CBIC reforça que Reforma Tributária não pode aumentar custo dos imóveis

No Congresso Nacional, os grupos de trabalho (GT) paralelos da Reforma Tributária estão promovendo debates e seminários com especialistas e entidades setoriais para sugerir minutas dos projetos de lei que devem regulamentar a matéria. Nesta quinta-feira (29), a Câmara Brasileira da Indústria da Construção (CBIC) participou de reunião técnica sobre o regime específico de operações com bens imóveis, realizada na Câmara dos Deputados, em Brasília.

Durante o debate, Fernando Guedes, vice-presidente Jurídico da entidade, ratificou a expectativa do setor de não elevação da carga tributária com a reforma. Ele reforçou que onerar a construção pode resultar no aumento do preço dos imóveis para o consumidor, impactando, inclusive, o andamento do programa Minha Casa, Minha Vida.

“Precisamos construir um texto pensando, também, na construção de moradias. O aumento de tributos pode resultar na mudança de faixa do MCMV e excluir muitas pessoas do programa habitacional. Não é fatalismo dizer da importância desse tema para não retirarmos a oportunidade de milhares de famílias terem sua casa própria”, enfatizou.

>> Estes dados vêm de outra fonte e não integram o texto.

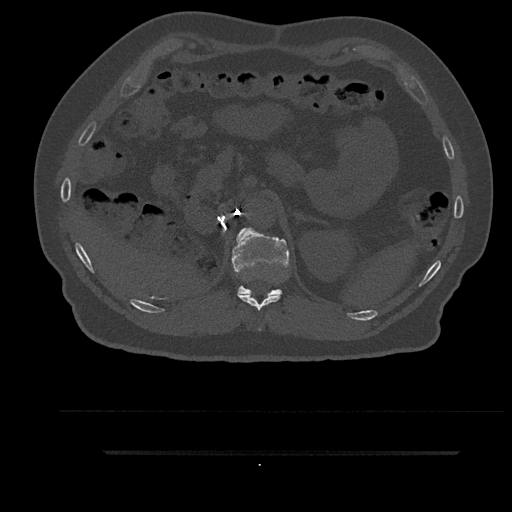
CT including the spine, one axial slice; slice 272 of 797 in the series (ordered by position); 120 kVp; bone window (W 1800 / L 400 HU); 512 × 512 image matrix. Male patient, age 63 years. From the clinical record (not read from this slice): primary cancer: renal; vertebrae with lytic lesions (as recorded): T8.
Outlined on this slice (semi-automatic segmentation, software-assisted and operator-edited):
- T11 vertebra: bounding box (x1, y1, x2, y2) in pixels: (238, 294, 282, 331)
- T12 vertebra: (232, 228, 289, 296)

Ely Wertheim, vice-presidente da Indústria Imobiliária da CBIC e presidente executivo do Secovi-SP apresentou números que comprovam o impacto do setor imobiliário na economia do Brasil. Segundo ele, foram vendidos mais de R$ 249 bilhões só de habitação em 2023. Além disso, o setor é responsável por 9% de todo tributo arrecadado e por 10% dos empregos gerados no país. Contudo, lembrou que ainda existe um déficit habitacional de quase sete milhões de moradias.

“Aqui trouxe números, mas estamos falando de pessoas. Apesar de toda essa grandiosidade do setor ainda vemos milhões de famílias sem moradia digna. E é pela importância social e econômica da habitação que pedimos esse olhar atento aos legisladores de não permitirem que a habitação suba de preço”, enfatizou.

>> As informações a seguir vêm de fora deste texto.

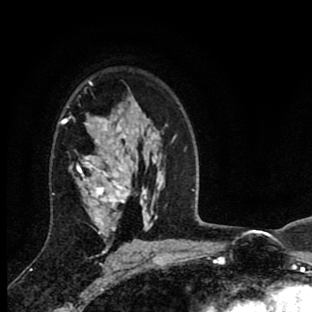
Breast MRI (dynamic contrast-enhanced), one axial slice; slice 59 of 90 in the series (ordered by position); cropped to one breast; dynamic contrast-enhanced series, time point 2 of 8 at this slice position (early post-contrast); 1.5 T; TE 2.7 ms, TR 6.6 ms; 2 mm slice thickness; 312 × 312 image matrix, field of view 183 × 183 mm. Female patient.
Annotated regions visible in this slice (semi-automatic segmentation, software-assisted and operator-edited):
- enhancing-tissue mask used for the functional tumour volume (all voxels passing the contrast-enhancement thresholds inside the analysis volume; usually the tumour): bounding box (x1, y1, x2, y2) in pixels: (59, 84, 131, 254)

O deputado Joaquim Passarinho (PL-PA), coordenador da Frente Mista do Empreendedorismo, participou do debate e abordou a atuação dos parlamentares pela simplificação do sistema tributário e a participação das entidades no debate. “A sociedade quer saber o que está pagando e se está pagando o correto. Precisamos de uma legislação com toda transparência e a participação da sociedade organizada contribuindo com seu olhar setorial tem sido fundamental na construção das normas”, disse.

Durante a audiência, Wertheim destacou demandas do setor sobre o tema e a preocupação de impor ao consumidor final um aumento de carga tributária. Ele também reforçou que o setor não está pleiteando privilégios ou redução de impostos. “É importante compreender que o setor não está pedindo privilégio. Queremos um tratamento equilibrado, adequado e que não impacte o setor e o consumidor. As contas atuais já não estão cabendo no bolso do brasileiro. Não podemos repassar mais custos”, disse.

Fernando Guedes, em sua apresentação na Câmara, destacou os desafios da construção das leis complementares para regulamentação da reforma. Ele enfatizou a importância de o debate ser feito com cautela, com estudos e informações técnicas para a construção de um texto ideal. “Precisamos continuar esse diálogo com cautela. Estamos desmontando um sistema tributário e criando um. Para isso, é preciso de tranquilidade no debate, de estudos e informações para uma lei eficiente”, concluiu.